Whether it’s healthcare, education, or financial access—it all comes back to economic prosperity and solving real challenges. That has to be the foundation: we’re not just building tech for the sake of it, but for people and the planet.

The second part is equally important: we must pursue sustainable abundance. One of the ways I think about this is: tokens per dollar per watt. How efficiently can we use energy to generate intelligence that, in turn, improves lives?

Tech today uses maybe 2–3% of total global energy. It may double, yes—but for that to be acceptable, it must create significant real-world value. That’s how we earn social permission to continue expanding.

That’s also why we’re among the largest buyers of renewable energy. In fact, many new projects are subsidized by companies like ours. But the bottom line is: we need to keep pushing on efficiency and impact.

If AI is powering better healthcare, more productive small businesses, new scientific breakthroughs—then the energy is well spent.

Matthew Berman:
I’m glad you said that. I’ll definitely share this part of the conversation with people who are concerned about the environmental side of AI.

Another big shift we’re seeing is in computing architecture. The line between deterministic and non-deterministic systems is blurring.

I saw a demo where someone recreated the game Doom using a diffusion model—every frame was predicted. Do you ever see an operating system that works similarly, with little or no traditional code?

Satya Nadella:
That’s a fascinating idea. We did something similar with the Muse model, a world-action model we trained on gaming data. You could use an Xbox controller to feed actions into it, and the model would generate the next scene. It’s very similar to robotics in that way.

So yes—everything is, in a sense, generated.

Even what we call “deterministic systems” are not perfectly deterministic. One of the core challenges in computer science is that you can’t fully prove what a program will do.

So, yes, these are stochastic systems. But they still need to behave in deterministic ways—ways we can inspect, understand, and bound.

As Elon said when I interviewed him, we need to understand the “physics of intelligence.” When we stitch together these complex systems, we need guardrails.
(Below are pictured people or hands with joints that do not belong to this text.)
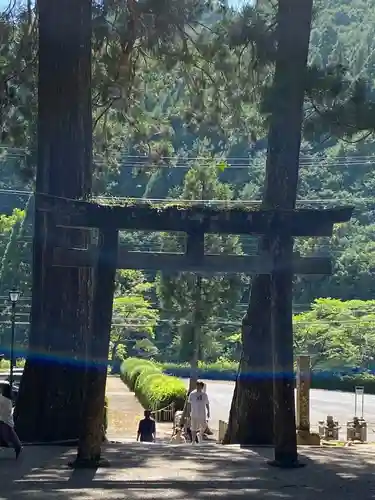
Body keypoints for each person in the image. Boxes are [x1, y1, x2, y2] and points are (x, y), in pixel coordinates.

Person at [0, 382, 22, 459]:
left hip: (3, 421)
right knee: (11, 435)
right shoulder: (8, 400)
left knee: (8, 436)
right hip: (7, 421)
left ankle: (17, 446)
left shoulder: (2, 399)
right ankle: (18, 447)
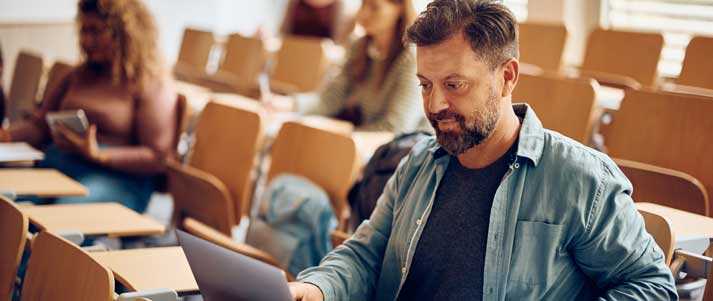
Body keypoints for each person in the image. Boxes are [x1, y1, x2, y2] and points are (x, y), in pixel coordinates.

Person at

We need to sandbox them, understand them, and control how they operate.

Take the coding agent we launched. It runs in a controlled environment powered by GitHub Actions. You define the virtual machine, its permissions—whether it has internet access, access to tools, etc.—and you log every action.

That’s how we’ll learn to integrate traditional imperative code with these new agents. It’s about monitoring and managing that interaction carefully.

Matthew Berman:
That’s really exciting. In your keynote, you said we’re in the “middle innings” of this transition. It’s an incredible time to watch how software evolves from here.

Thank you again for taking the time to speak with me.

Satya Nadella:
Thank you. It’s been a pleasure. I appreciate you coming—and I’m looking forward to what’s ahead.

🔑 Key Takeaways

  • Microsoft is redesigning its stack for a world run by agents.

  • Office products are becoming agent-powered IDEs.

  • SaaS companies must adapt or risk irrelevance.

  • Zero-cost intelligence could transform the economy.

  • AI’s future must be built on sustainable, energy-efficient infrastructure.